* **Exercise**: Update the stretch from "2. **Data Integrity**: Relations" through "3. **Flexibility**: The" so that "complex queries" becomes "advanced queries", and give those lines again with everything else left as it is.
====================
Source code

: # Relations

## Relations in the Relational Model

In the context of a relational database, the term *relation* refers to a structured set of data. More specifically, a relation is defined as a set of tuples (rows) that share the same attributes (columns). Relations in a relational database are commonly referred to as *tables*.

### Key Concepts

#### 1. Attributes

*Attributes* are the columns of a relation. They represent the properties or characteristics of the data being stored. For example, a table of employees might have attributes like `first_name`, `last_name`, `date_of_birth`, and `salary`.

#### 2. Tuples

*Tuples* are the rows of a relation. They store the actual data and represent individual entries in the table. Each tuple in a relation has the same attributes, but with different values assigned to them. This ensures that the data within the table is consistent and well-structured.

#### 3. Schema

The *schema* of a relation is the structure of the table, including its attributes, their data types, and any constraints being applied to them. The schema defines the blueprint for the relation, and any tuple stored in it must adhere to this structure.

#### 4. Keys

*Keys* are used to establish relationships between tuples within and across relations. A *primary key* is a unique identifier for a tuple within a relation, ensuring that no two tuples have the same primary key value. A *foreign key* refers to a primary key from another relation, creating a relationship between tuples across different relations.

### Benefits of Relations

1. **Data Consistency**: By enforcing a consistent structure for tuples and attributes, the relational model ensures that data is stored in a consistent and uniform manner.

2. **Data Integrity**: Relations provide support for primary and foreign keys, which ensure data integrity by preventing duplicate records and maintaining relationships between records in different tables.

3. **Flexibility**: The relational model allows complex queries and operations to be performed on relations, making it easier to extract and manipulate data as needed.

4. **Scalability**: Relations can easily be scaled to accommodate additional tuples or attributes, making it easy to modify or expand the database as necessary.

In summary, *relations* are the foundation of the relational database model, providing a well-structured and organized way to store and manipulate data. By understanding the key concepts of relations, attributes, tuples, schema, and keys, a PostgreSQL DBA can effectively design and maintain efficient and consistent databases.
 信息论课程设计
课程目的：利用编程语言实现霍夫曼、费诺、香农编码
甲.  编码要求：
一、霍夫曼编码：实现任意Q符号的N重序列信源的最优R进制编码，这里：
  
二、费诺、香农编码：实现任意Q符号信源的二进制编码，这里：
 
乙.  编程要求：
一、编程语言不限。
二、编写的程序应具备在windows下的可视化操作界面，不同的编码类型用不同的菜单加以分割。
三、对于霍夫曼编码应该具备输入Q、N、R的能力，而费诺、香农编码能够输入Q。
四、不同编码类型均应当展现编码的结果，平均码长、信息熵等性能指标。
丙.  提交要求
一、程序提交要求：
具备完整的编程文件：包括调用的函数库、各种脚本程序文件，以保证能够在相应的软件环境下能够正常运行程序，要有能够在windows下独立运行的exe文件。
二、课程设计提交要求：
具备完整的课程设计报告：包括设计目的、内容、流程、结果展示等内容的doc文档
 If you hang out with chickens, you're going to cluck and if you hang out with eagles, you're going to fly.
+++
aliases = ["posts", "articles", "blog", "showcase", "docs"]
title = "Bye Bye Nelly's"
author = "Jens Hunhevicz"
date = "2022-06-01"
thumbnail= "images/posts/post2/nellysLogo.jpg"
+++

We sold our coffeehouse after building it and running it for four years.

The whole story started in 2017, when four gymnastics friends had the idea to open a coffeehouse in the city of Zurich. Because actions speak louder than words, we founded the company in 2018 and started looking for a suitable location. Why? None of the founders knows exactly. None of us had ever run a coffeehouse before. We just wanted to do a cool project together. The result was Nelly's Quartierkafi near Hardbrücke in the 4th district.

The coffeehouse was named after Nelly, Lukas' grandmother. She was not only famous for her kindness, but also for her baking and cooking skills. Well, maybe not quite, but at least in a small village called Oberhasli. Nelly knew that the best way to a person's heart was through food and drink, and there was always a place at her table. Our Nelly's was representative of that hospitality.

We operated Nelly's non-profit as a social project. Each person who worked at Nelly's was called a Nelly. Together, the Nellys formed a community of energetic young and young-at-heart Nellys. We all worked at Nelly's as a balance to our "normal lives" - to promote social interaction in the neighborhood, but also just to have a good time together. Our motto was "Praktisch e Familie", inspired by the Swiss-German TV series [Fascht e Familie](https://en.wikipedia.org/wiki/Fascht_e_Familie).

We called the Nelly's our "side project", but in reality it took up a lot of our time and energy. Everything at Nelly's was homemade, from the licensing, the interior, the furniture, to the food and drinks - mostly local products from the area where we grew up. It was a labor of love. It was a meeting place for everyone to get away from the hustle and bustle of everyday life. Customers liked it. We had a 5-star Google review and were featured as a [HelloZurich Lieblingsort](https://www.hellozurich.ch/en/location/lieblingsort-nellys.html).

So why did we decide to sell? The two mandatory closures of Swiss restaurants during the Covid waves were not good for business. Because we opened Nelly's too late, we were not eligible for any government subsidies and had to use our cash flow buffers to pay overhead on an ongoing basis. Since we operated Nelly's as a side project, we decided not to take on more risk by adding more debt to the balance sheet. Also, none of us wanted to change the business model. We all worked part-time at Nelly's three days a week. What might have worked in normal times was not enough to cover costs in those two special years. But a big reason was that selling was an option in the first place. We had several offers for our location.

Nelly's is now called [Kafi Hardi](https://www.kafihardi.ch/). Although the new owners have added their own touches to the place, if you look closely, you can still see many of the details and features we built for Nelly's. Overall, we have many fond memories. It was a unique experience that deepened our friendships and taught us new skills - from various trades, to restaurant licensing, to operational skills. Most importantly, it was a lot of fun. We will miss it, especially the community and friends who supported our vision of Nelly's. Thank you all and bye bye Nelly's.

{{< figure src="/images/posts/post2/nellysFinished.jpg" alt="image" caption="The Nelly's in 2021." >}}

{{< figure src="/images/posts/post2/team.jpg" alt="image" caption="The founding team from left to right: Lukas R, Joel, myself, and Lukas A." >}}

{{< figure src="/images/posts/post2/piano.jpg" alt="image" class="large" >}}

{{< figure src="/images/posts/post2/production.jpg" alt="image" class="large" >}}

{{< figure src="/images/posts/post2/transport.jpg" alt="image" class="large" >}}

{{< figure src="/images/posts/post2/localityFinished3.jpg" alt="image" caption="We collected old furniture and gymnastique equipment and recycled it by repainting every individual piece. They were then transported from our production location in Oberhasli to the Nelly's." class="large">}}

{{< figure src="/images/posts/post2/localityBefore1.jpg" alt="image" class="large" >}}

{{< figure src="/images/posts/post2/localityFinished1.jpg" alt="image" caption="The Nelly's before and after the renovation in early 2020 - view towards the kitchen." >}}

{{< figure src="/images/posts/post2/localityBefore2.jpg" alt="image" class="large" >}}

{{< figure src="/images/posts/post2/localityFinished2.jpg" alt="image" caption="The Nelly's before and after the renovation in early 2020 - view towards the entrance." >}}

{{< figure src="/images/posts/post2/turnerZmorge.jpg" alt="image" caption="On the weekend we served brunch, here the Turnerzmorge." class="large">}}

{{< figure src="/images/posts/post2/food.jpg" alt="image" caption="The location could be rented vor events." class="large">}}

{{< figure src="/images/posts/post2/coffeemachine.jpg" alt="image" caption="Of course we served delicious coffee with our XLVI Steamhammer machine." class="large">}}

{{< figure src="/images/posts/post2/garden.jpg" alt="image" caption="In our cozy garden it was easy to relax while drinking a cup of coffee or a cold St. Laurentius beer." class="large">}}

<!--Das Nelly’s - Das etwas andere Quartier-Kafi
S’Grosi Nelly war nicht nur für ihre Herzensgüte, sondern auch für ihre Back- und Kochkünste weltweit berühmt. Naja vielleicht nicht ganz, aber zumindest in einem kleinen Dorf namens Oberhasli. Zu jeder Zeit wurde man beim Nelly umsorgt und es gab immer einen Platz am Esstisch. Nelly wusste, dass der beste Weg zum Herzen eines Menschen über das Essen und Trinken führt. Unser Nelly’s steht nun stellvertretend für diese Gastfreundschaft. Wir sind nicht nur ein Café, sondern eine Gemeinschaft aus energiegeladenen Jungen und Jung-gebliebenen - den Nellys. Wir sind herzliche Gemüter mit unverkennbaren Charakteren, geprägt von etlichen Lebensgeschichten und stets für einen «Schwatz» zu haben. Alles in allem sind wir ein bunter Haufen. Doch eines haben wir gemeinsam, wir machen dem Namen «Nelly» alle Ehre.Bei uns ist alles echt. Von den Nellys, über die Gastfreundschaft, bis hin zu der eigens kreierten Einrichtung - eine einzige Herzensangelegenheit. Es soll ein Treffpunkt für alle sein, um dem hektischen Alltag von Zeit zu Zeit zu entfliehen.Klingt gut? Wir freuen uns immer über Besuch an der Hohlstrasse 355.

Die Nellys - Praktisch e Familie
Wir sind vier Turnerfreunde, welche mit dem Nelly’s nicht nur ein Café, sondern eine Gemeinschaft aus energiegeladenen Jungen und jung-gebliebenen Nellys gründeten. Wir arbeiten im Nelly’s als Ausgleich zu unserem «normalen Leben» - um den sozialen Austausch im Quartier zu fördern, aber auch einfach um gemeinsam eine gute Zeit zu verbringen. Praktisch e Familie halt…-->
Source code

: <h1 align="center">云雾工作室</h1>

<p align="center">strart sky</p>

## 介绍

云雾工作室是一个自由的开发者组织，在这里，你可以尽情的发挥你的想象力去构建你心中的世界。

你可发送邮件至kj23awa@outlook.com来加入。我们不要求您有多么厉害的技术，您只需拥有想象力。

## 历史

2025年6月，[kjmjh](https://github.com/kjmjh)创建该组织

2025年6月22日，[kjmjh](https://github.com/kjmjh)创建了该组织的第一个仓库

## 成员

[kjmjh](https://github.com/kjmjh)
====================
* **Output of the task**:
2. **Data Integrity**: Relations provide support for primary and foreign keys, which ensure data integrity by preventing duplicate records and maintaining relationships between records in different tables.

3. **Flexibility**: The relational model allows advanced queries and operations to be performed on relations, making it easier to extract and manipulate data as needed.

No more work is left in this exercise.